DEM Parti İstanbul Milletvekili Özgül Saki de Nourtani’nin Taliban rejiminden bu ülkeye sığındığını, ailesinin geçimi için madende çalışmaya başladığını ve katledildiğinin sabit olduğunu vurguladı.
NE OLMUŞTU?
Zonguldak’ta Kırat Mahallesi’nde yol kenarındaki ormanlık alanda 10 Kasım 2023’te yanmış halde bulunan cesedin, 3 çocuk babası Afganistan uyruklu Vezir Mohammad Nourtani’ye (50) ait olduğu belirlenmişti. Soruşturmada ruhsatsız işletildiği iddia edilen maden ocağı sahiplerinin de aralarında bulunduğu 6 şüpheli gözaltına alınmıştı. Zanlılardan A.A, E.G. ve H.K. tutuklanmış, E.D, A.Ç. ve S.K. adli kontrol şartıyla serbest bırakılmıştı.

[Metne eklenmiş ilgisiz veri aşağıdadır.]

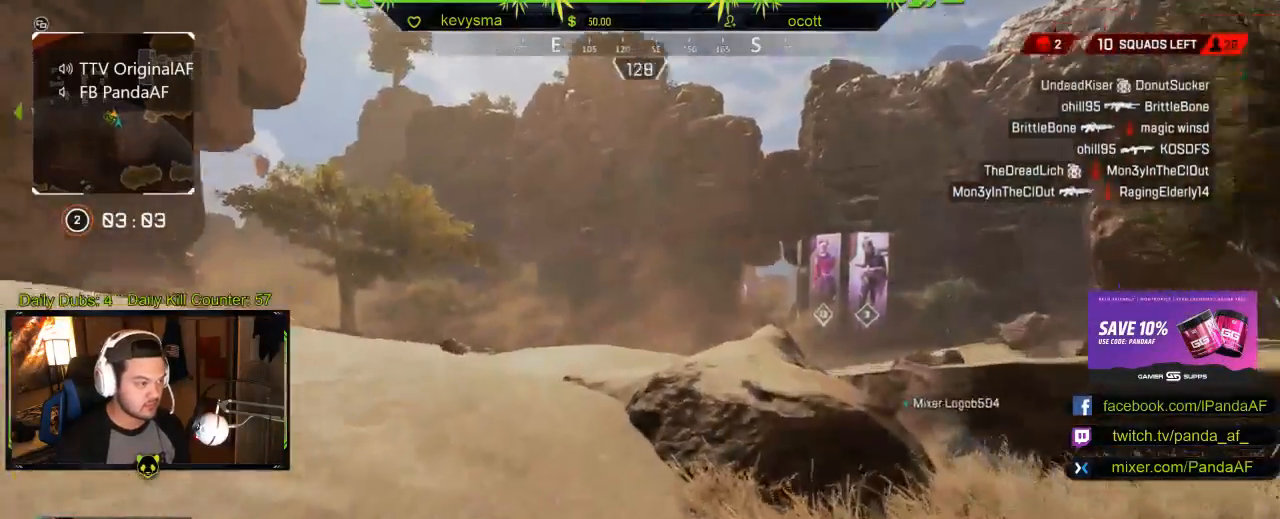
{"buttons": [], "left_stick": "up", "right_stick": "center", "events": [[50, "right_stick", "center"]]}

Ruhsatsız ocakta çalıştığı öne sürülen Nourtani’nin, iş sırasında fenalaşıp hareketsiz kaldığı ve buradan araçla ormana götürülüp benzin dökülerek yakıldığı iddia edilmişti. Nourtani’nin cesedinin bulunmasından 4 gün önce jandarma ekiplerince, ruhsatsız çalıştırıldığı belirlenen maden ocağının patlayıcıyla kullanılamaz hale getirildiği fakat zanlıların yeni giriş açarak ocağı yeniden faaliyete soktuğu tespit edilmişti.